Adding 10% hydrogen was perfectly normal in Germany for decades, since hydrogen was a waste product of many industrial processes.
The question is: how the fuck is hydrogen supposed to be an economical solution? It's really really expensive and burning it in a stove isn't exactly efficient.
I don't know too much about this area, but I can't help but feel blue hydrogen research is too little, too late.
We should be focused on electrifying homes, offices, and factories ASAP with hydrogen research money. Stuff like aluminum smelting furnaces being powered by green hydrogen could be a great area of research, as could global shipping, which will probably need to run off eFuels, hydrogen, or nuclear going forward. This money doesn't appear to be going towards that.

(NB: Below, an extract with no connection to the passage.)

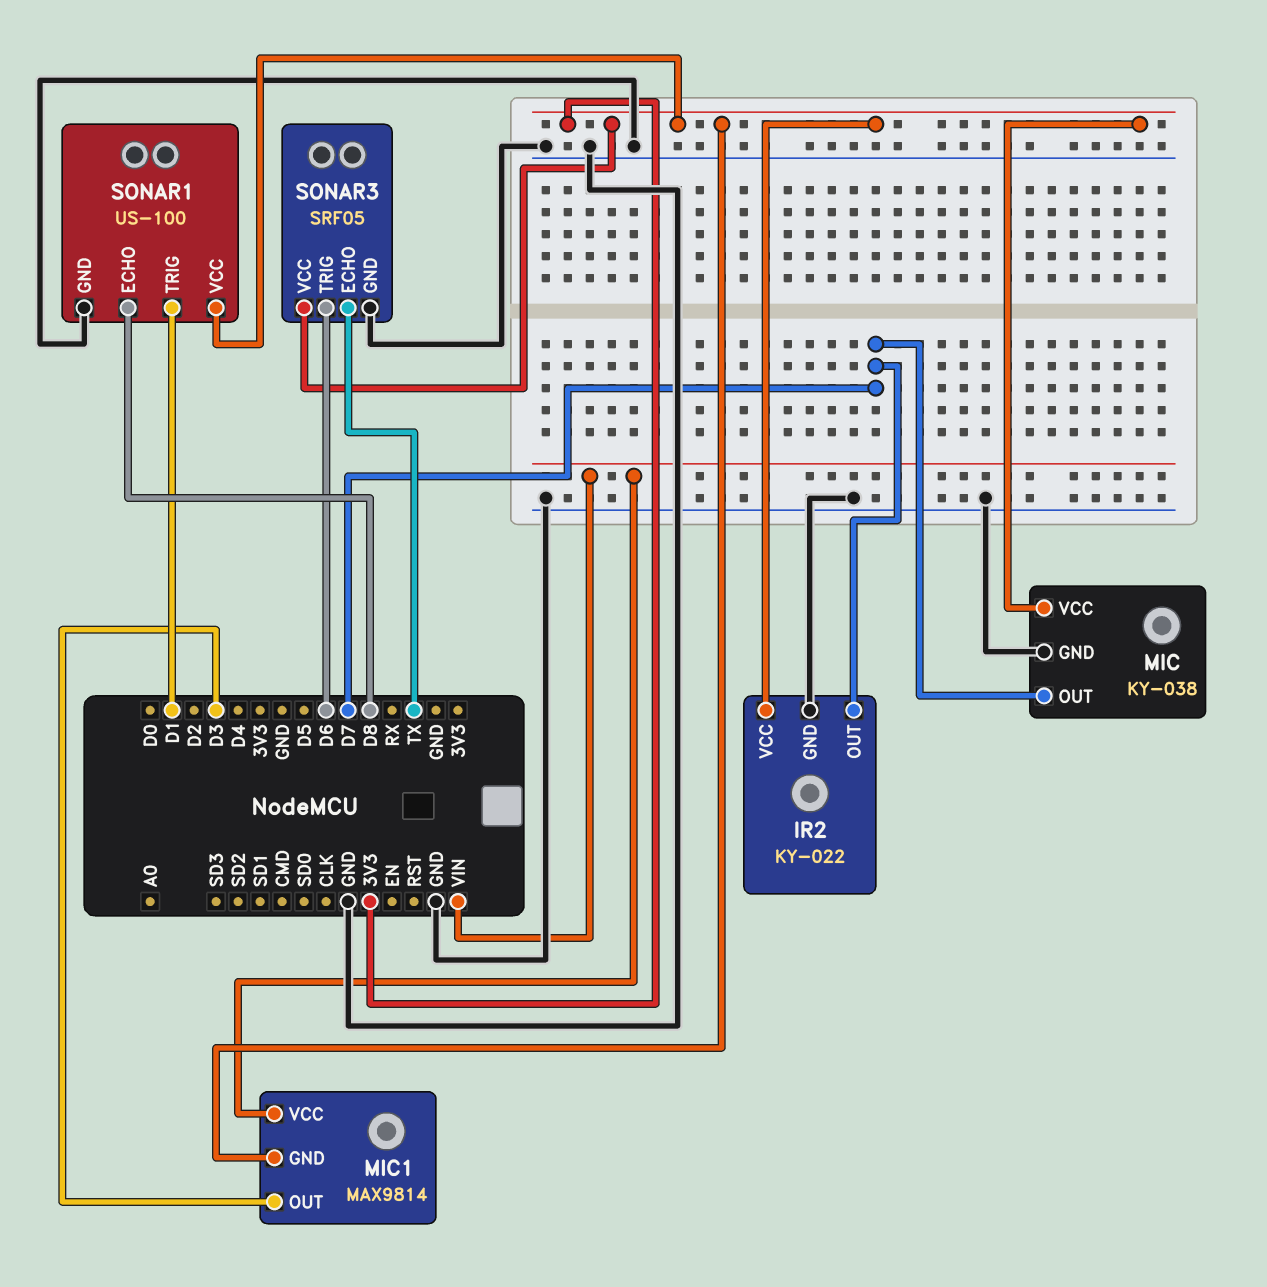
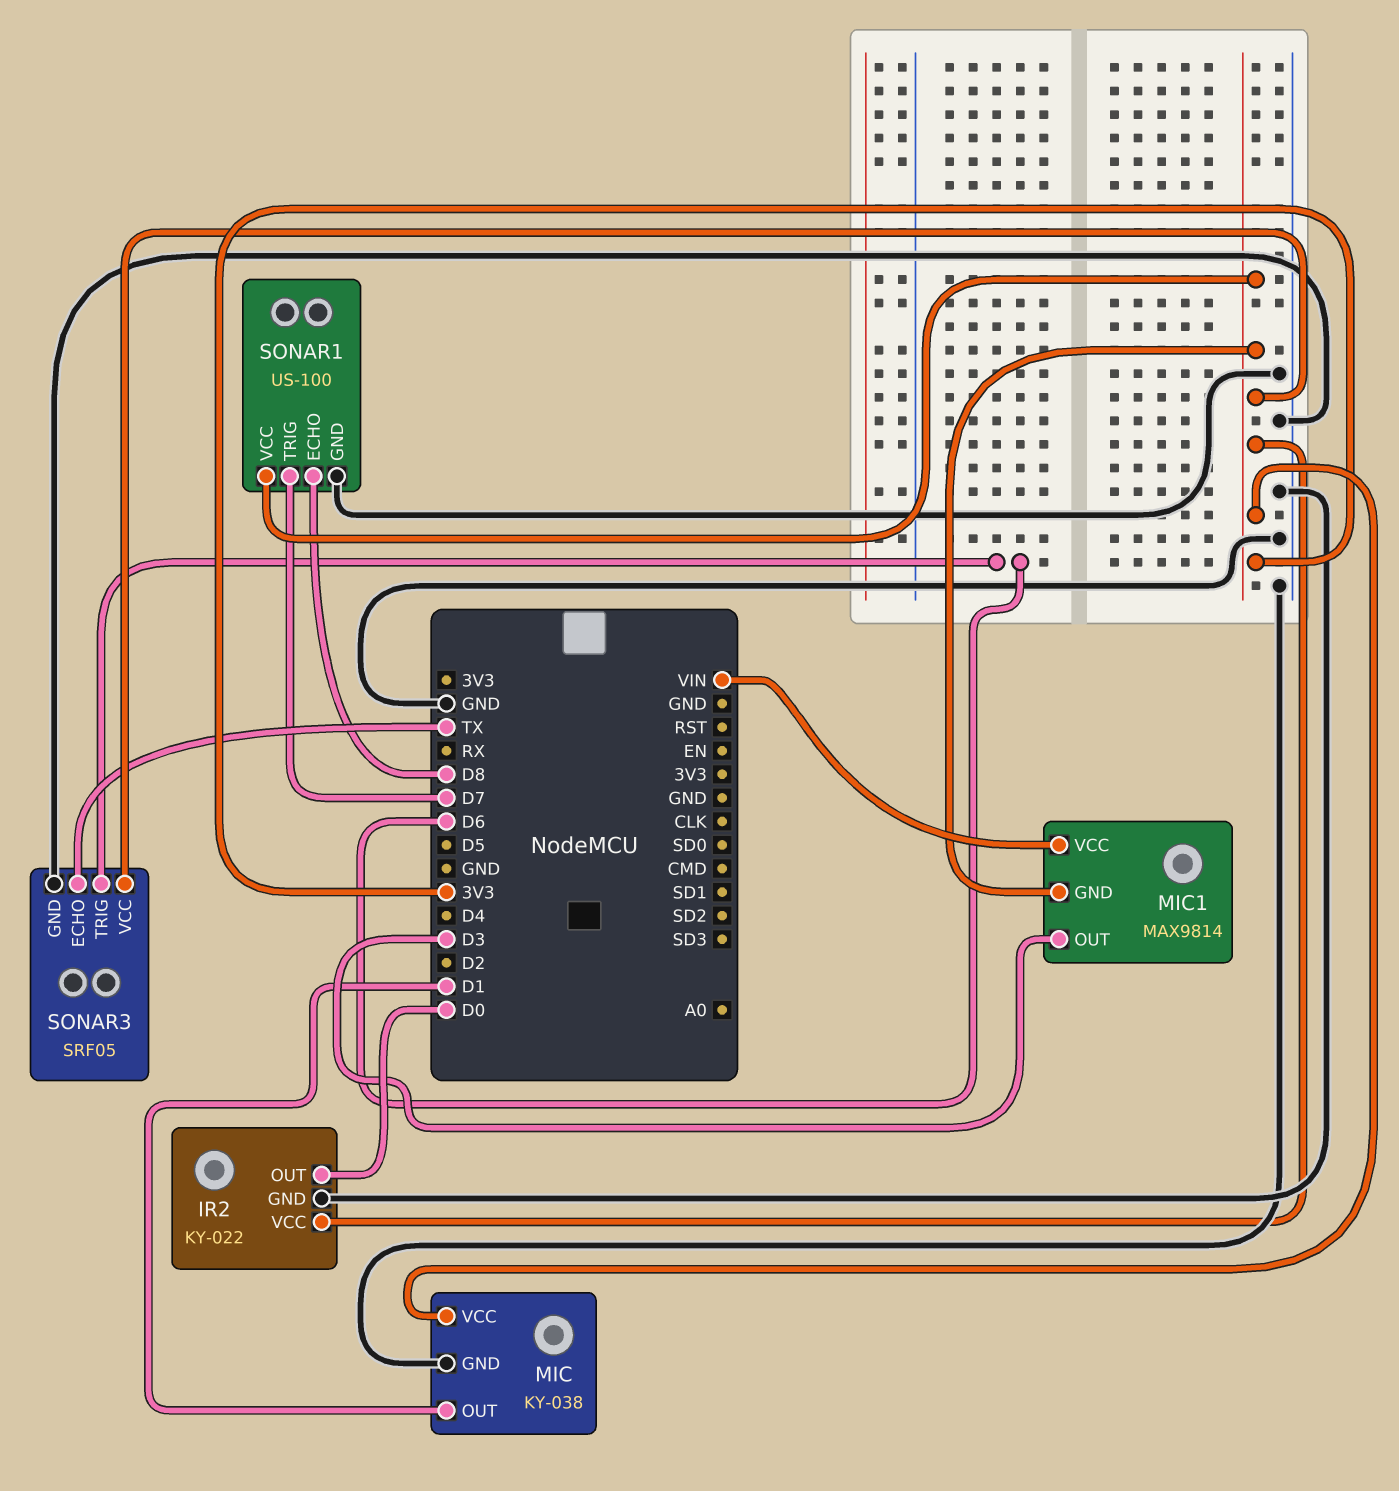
IR2 pin OUT: D7 -> D0
MIC pin OUT: D7 -> D1
SONAR1 pin TRIG: D1 -> D7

I just don't see homes as a viable branch of hydrogen research. Old, leaky gas lines, stuff not up to code, and a suspiciously close link to existing gas and oil companies makes this feel like it won't hold water as a line of research when we have perfectly safe, carbon-free alternatives (plus, no risk of explosions or carbon monoxide from blended gasses)
I've studied this (professionally) quite a bit, and I can confidently say you're generally right.
Blends up to 20% hydrogen or so are pretty straightforward and can be done relatively easily without having to spend hundreds of billions of dollars upgrading downstream equipment, but that's only, optimistically, a 20% reduction in emissions. To get past that you need to replace most downstream burners, which will be very slow and cost a fortune. Better off going electric for homes
Sounds like an set-up to ensure long-term dependency on natural gas mining, then.
Sorry, we built our infrastructure assuming 80% natural gas, so we just have to mine more natural gas to prevent people from losing their ability to cook food. You wouldn't want poor families to go hungry, would you?